**What to work on**.
Take the data below. Output it exactly from its first line through the line containing "of normal human".

_ _ _ _

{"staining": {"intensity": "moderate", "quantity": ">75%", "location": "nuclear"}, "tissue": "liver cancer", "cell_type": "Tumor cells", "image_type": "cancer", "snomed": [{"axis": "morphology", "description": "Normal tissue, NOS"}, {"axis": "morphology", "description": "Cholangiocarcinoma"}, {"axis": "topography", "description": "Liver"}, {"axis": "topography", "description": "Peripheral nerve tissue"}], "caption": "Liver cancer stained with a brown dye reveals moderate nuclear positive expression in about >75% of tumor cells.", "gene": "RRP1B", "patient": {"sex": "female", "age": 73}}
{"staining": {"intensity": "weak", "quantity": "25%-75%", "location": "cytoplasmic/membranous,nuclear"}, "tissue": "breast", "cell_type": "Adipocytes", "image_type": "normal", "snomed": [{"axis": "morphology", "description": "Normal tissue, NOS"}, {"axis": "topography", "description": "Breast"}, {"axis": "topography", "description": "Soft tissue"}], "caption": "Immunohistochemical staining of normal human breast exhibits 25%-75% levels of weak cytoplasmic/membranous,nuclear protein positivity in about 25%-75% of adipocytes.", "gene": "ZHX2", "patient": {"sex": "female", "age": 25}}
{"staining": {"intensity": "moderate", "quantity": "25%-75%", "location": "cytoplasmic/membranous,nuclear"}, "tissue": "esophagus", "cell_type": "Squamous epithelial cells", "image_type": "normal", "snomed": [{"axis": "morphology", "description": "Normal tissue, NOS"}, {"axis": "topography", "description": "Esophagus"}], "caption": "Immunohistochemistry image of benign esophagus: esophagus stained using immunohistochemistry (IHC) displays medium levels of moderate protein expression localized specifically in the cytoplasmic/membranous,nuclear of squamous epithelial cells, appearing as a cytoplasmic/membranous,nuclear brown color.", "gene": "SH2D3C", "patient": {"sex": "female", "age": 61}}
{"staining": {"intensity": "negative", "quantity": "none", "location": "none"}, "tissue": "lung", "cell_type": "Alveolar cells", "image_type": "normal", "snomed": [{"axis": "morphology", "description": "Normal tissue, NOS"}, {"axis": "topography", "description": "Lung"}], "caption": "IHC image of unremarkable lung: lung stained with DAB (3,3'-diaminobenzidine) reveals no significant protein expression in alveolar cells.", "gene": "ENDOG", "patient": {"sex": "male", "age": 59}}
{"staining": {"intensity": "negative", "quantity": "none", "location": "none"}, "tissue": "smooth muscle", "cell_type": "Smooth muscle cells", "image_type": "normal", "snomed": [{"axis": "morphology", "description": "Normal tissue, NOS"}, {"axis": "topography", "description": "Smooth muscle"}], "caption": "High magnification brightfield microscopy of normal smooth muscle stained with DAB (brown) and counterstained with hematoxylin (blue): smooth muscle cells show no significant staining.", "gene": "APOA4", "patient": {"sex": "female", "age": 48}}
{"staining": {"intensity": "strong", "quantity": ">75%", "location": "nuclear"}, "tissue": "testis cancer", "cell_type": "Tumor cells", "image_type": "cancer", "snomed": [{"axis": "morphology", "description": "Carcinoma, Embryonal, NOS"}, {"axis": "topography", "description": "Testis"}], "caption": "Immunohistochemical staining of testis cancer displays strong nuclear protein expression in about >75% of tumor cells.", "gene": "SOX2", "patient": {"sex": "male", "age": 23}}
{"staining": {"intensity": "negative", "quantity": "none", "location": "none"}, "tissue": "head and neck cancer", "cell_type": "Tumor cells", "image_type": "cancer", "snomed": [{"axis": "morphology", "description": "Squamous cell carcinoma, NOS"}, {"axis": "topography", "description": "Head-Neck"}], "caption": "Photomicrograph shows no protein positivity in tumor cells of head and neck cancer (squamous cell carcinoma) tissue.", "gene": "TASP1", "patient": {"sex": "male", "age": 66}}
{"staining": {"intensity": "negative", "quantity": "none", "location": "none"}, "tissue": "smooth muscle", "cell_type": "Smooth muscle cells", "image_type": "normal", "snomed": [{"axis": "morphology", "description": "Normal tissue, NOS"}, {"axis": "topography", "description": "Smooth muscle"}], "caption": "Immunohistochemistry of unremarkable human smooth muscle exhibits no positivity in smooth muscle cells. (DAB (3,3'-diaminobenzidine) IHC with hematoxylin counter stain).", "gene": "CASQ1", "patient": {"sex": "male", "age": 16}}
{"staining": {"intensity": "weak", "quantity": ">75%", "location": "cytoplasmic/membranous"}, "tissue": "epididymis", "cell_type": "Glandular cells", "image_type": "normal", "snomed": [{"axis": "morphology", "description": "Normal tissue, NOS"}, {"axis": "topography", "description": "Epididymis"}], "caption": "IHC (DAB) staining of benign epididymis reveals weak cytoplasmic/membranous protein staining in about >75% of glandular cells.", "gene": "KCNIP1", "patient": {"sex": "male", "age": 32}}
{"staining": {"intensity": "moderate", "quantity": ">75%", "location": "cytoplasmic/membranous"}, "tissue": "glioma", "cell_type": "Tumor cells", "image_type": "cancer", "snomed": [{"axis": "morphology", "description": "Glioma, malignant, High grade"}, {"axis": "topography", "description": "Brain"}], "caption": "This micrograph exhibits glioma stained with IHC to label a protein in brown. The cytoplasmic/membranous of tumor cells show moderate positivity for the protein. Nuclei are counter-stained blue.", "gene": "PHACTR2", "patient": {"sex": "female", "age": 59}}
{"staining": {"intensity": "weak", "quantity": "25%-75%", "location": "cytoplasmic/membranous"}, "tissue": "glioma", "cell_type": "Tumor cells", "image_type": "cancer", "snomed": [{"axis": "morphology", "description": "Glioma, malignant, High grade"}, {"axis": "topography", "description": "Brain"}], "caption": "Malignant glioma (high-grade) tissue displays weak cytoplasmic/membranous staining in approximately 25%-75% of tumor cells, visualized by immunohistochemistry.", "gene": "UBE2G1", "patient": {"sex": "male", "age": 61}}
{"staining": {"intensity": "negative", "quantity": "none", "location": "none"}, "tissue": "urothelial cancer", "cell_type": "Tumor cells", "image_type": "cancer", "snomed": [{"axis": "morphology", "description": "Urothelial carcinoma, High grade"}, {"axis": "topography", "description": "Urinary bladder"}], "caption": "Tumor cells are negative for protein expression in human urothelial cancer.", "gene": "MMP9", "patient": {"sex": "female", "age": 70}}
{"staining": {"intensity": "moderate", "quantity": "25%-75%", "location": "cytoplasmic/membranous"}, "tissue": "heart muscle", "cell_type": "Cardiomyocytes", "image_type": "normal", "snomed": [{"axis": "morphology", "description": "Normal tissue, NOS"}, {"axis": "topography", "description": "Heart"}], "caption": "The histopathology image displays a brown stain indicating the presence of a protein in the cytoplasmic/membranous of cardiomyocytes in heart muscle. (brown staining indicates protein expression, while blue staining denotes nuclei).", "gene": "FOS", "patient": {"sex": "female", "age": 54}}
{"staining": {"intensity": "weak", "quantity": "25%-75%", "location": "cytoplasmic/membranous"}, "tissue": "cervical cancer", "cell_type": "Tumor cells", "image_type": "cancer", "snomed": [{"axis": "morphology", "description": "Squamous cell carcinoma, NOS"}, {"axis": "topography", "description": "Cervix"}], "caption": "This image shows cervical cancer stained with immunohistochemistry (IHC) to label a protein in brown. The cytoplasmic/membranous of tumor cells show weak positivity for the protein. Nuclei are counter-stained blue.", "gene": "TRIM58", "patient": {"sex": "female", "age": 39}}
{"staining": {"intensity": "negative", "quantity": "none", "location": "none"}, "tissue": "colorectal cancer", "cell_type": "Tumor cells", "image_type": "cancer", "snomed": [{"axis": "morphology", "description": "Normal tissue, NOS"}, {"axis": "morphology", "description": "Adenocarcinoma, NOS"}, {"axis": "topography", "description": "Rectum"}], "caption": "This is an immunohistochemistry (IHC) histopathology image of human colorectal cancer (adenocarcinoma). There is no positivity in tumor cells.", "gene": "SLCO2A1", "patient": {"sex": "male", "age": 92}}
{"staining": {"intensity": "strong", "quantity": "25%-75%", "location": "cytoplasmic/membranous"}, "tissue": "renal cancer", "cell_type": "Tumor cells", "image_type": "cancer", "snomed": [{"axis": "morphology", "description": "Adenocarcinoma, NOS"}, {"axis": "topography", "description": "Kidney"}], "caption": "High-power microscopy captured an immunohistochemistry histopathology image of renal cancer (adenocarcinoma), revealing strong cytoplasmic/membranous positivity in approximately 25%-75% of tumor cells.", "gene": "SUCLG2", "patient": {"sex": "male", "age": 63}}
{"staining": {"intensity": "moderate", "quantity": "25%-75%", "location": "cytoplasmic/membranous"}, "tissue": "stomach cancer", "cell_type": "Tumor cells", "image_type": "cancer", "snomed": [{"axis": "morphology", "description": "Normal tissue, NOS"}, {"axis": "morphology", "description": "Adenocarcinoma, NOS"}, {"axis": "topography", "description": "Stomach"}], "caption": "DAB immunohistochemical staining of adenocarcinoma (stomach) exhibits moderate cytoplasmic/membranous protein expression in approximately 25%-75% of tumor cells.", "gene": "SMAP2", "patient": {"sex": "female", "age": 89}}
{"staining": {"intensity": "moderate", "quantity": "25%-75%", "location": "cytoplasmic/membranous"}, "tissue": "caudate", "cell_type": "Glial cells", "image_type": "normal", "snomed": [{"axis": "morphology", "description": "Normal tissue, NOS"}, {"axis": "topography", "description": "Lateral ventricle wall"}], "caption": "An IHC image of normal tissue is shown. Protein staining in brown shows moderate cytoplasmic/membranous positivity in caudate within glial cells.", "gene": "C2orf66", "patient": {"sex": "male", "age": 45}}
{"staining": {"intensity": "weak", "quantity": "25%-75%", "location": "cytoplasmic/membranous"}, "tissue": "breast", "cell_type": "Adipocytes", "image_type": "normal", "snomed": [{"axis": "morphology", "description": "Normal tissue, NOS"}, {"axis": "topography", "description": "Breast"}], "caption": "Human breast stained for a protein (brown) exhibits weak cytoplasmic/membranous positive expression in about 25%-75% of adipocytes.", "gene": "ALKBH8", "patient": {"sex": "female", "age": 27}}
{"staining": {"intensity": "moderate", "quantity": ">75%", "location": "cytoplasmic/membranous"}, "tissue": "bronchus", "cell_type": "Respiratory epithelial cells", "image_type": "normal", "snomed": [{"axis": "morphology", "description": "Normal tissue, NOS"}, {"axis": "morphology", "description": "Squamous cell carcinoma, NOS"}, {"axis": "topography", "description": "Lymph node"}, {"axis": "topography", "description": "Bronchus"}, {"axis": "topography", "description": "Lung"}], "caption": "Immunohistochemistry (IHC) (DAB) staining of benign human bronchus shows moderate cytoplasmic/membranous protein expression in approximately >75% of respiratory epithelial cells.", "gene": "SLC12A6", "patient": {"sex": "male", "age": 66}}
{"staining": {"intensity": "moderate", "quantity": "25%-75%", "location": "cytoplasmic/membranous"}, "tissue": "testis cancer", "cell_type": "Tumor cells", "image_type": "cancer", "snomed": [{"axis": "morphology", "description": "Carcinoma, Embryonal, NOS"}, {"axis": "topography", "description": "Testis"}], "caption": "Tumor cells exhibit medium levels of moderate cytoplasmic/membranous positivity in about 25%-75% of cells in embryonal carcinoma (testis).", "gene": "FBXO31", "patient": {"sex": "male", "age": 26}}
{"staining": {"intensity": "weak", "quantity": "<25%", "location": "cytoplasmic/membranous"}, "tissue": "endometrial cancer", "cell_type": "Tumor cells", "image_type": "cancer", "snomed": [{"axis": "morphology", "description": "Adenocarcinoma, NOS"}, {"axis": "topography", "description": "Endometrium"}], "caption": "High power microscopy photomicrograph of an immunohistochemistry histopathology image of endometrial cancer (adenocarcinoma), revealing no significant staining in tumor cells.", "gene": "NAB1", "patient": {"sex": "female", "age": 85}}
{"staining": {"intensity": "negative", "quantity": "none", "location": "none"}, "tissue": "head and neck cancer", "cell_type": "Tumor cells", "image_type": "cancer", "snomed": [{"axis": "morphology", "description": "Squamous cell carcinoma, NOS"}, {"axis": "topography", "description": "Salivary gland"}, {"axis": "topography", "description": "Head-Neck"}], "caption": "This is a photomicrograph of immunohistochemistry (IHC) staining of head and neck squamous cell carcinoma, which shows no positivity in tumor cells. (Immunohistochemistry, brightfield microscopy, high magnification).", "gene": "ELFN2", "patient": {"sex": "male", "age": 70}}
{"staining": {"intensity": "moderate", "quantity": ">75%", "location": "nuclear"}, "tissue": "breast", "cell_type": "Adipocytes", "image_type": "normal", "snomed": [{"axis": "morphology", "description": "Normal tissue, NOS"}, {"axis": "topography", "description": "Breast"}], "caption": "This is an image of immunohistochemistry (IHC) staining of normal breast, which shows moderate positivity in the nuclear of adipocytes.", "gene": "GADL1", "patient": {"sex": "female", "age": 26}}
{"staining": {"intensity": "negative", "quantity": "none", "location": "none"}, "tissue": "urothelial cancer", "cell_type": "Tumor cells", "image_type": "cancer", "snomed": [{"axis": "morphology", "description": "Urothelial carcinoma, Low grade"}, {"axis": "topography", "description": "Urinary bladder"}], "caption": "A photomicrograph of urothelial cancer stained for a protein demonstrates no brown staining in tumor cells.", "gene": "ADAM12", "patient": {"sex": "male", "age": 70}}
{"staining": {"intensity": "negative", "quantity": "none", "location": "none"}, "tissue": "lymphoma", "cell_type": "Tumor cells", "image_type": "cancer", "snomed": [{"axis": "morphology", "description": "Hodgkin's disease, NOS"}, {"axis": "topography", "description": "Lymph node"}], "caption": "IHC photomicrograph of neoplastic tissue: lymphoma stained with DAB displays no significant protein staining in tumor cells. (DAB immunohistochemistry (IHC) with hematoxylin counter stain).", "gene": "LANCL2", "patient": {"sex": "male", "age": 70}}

_ _ _ _

**Task solution**.
{"staining": {"intensity": "moderate", "quantity": ">75%", "location": "nuclear"}, "tissue": "liver cancer", "cell_type": "Tumor cells", "image_type": "cancer", "snomed": [{"axis": "morphology", "description": "Normal tissue, NOS"}, {"axis": "morphology", "description": "Cholangiocarcinoma"}, {"axis": "topography", "description": "Liver"}, {"axis": "topography", "description": "Peripheral nerve tissue"}], "caption": "Liver cancer stained with a brown dye reveals moderate nuclear positive expression in about >75% of tumor cells.", "gene": "RRP1B", "patient": {"sex": "female", "age": 73}}
{"staining": {"intensity": "weak", "quantity": "25%-75%", "location": "cytoplasmic/membranous,nuclear"}, "tissue": "breast", "cell_type": "Adipocytes", "image_type": "normal", "snomed": [{"axis": "morphology", "description": "Normal tissue, NOS"}, {"axis": "topography", "description": "Breast"}, {"axis": "topography", "description": "Soft tissue"}], "caption": "Immunohistochemical staining of normal human breast exhibits 25%-75% levels of weak cytoplasmic/membranous,nuclear protein positivity in about 25%-75% of adipocytes.", "gene": "ZHX2", "patient": {"sex": "female", "age": 25}}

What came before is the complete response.